Marcos coughed out an apology, or maybe a plea. Darren couldn’t make it out, because the guy’s teeth were ruined. He kept trying to speak as Murray, Yuan and Darren all pushed Marcos into an engineering access airlock. Marcos stumbled to the floor as he was pushed in, and then Murray—no, Darren—reached up, hit the controls and sealed the internal hatch.
Then Marcos pounded on the hatch, and screamed, and sounded just like the door chime in one of the passenger suites.
“We don’t want anyone sneaking up here and trying to take the ship while most of the crew is down dirtside living it up,” Casey explained. “The crew has a serious decision to make about this ship. We’re looking at five or six hundred million for it if we decide to sell, but we can’t hold a vote on that while everyone’s stir crazy from the cruise. People need to let off some steam first. In the meantime, we can’t have our prize float away.”
“Okay,” Darren nodded. He sat on the edge of the bed in his appropriated passenger suite, clad only in his underwear and sweat. He hoped he didn’t seem shaken up by his nightmares in front of Captain
Casey and Wilson, the pirates’ chief engineer.
“It’s happened before with other ships,”
Casey said. “But not to us.”
“Isn’t that why
we’re leaving a watch section on board?”
“Sure,”
Casey smirked, “and in general, I trust my crew… but this is an awfully tempting prize, isn’t it? Enough money spread among fewer hands might make a few men a little crazy.”
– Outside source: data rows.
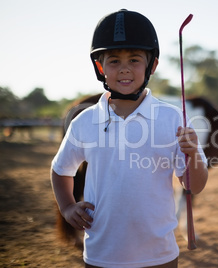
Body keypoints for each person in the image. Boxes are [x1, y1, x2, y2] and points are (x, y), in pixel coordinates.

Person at [51, 9, 208, 268]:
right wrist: (67, 206)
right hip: (101, 256)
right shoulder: (85, 121)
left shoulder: (172, 119)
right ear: (100, 67)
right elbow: (60, 170)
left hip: (160, 256)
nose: (124, 69)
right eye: (114, 61)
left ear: (152, 66)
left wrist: (192, 156)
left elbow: (195, 185)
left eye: (134, 59)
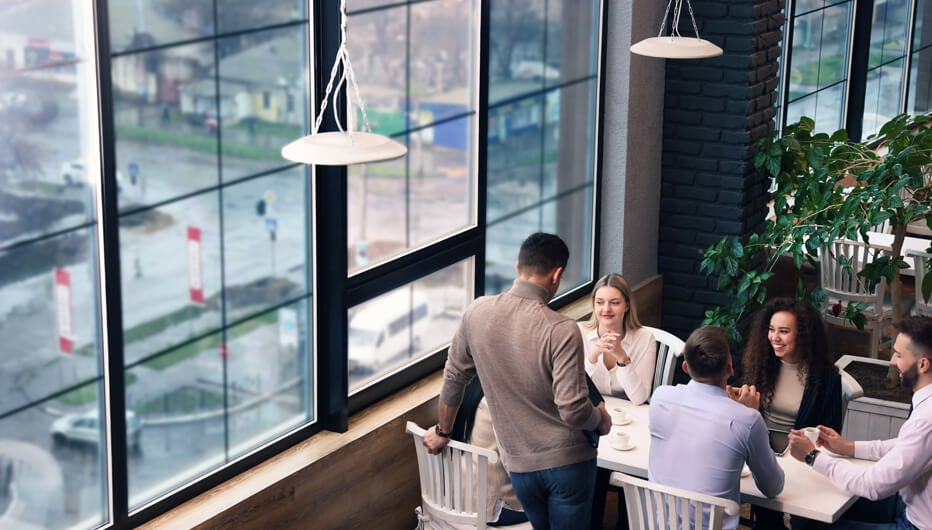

“I could do this myself, but you’re a native bilge rat on this ship,”
Wilson said with a strange accent and a black, creepy stare. “So you’re gonna do it, and you’re going to send us a specific list of what you’ve done.”
Darren’s skills and knowledge helped him get in good with his new shipmates quickly. He had been only a junior machinist’s mate, but that meant that he actually did work as opposed to sitting around on his ass and “supervising.” Darren single-handedly cut in half the time it took the pirates to get
Aphrodite
up and moving again after the raid. He knew where all the spare parts were kept and the real performance numbers of the engines, as opposed to what was listed in the manuals. His expertise also meant that when
Vengeance
and
Aphrodite
docked on the repair platform orbiting Paradise, he was a natural pick to stay onboard the prize vessel with the first watch rotation.